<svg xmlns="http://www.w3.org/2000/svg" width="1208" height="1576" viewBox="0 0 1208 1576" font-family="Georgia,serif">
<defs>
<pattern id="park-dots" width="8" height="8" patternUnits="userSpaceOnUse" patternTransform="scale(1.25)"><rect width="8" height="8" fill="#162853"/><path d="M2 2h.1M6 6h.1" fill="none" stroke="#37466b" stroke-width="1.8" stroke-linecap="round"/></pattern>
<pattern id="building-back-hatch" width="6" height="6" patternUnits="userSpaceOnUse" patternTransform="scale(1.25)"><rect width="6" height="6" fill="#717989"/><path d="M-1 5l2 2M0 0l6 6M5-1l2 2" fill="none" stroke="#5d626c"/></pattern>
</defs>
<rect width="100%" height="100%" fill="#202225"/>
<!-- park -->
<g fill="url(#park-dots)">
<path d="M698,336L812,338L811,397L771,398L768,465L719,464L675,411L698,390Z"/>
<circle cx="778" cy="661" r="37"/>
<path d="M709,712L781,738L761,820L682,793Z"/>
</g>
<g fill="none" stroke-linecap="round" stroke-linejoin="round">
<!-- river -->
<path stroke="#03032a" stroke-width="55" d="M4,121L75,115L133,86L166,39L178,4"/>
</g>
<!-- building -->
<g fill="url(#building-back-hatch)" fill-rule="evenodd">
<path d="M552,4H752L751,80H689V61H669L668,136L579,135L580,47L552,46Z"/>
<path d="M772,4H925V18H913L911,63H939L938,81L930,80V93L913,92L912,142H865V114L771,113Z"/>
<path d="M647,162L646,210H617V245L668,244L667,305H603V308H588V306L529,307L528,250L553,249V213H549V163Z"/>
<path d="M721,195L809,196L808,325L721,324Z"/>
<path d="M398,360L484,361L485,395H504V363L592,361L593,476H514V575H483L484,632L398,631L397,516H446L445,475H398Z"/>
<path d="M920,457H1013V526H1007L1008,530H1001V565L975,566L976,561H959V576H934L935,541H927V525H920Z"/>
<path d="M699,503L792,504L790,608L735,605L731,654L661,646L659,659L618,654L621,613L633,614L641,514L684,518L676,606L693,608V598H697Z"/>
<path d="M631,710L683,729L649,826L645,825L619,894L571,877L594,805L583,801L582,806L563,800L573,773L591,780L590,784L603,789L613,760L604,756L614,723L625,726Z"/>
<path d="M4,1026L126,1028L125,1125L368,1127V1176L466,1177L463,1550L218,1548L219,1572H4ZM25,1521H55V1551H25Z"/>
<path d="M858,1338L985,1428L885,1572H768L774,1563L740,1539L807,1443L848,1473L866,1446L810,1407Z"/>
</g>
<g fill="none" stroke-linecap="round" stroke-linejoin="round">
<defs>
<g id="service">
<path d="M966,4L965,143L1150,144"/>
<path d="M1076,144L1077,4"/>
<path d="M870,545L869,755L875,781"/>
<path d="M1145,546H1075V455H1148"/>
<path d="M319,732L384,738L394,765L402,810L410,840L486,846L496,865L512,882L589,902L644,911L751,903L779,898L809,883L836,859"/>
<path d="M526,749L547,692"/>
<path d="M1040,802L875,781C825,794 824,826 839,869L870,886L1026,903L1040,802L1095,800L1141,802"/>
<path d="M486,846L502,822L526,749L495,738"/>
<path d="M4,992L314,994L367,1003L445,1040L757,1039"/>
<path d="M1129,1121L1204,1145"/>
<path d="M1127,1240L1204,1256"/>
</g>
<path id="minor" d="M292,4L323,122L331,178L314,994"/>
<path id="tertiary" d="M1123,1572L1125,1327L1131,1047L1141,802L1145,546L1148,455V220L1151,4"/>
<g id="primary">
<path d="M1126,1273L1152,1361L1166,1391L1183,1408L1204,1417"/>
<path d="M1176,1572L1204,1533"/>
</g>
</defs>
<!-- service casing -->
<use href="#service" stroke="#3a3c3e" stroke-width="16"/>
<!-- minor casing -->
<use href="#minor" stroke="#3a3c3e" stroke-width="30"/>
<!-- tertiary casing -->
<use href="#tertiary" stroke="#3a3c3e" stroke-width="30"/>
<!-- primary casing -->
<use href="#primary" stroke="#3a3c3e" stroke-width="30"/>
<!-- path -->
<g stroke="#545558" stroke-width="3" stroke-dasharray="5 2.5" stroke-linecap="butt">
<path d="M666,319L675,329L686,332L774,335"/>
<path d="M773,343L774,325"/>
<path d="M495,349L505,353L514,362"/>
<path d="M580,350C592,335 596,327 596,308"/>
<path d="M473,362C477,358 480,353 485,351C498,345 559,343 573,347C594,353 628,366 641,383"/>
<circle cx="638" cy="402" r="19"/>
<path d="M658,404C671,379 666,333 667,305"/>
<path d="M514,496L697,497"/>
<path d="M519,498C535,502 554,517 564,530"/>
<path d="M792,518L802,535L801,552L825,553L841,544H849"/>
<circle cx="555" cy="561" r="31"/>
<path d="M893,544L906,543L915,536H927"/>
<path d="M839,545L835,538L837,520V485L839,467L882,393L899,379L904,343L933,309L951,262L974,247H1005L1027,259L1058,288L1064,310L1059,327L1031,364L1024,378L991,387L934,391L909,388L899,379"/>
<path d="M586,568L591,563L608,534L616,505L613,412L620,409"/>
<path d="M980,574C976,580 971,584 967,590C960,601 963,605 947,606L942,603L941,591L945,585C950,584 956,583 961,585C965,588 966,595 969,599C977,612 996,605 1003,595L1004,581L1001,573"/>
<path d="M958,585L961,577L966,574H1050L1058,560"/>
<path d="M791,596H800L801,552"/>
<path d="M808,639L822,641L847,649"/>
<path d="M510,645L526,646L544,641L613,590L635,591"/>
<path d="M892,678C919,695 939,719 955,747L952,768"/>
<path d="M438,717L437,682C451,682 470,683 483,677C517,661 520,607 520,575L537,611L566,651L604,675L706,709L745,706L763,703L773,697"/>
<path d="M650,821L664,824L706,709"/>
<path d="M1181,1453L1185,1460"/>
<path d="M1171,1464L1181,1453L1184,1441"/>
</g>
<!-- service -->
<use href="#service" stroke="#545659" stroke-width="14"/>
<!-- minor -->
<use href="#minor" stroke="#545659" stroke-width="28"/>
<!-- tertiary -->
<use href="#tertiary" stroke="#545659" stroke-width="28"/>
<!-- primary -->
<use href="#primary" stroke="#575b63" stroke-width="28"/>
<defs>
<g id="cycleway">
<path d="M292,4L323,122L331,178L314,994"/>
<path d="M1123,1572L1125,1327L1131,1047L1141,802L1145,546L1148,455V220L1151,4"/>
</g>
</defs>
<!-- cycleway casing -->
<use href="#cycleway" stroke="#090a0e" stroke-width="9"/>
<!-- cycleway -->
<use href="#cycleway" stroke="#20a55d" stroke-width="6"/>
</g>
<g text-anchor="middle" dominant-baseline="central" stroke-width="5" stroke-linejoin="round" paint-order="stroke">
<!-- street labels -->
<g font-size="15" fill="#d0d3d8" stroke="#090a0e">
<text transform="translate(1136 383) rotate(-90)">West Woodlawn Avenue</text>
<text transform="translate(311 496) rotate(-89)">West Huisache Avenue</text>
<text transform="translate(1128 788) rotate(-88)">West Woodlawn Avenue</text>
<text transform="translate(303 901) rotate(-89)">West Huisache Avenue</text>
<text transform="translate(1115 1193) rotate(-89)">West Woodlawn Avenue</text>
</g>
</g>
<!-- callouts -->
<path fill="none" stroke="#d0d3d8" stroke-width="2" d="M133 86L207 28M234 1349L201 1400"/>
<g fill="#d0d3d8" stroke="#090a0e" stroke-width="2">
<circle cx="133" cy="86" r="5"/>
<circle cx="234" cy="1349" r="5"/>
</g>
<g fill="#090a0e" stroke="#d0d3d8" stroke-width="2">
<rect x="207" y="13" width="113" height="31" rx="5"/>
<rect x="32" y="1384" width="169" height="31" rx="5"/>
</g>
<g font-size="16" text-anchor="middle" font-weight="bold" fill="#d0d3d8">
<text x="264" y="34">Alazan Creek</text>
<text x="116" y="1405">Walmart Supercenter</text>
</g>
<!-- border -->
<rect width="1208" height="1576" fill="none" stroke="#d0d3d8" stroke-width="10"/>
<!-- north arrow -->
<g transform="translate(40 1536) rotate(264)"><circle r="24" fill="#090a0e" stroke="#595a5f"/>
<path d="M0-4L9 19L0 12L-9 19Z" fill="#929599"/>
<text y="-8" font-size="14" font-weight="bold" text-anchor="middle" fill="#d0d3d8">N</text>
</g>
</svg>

→ INSTRUCTIONS TO FOLLOW
Scan the material for lines that hold the word "size", then say how many there are and nothing else.

→ TASK ANSWER
3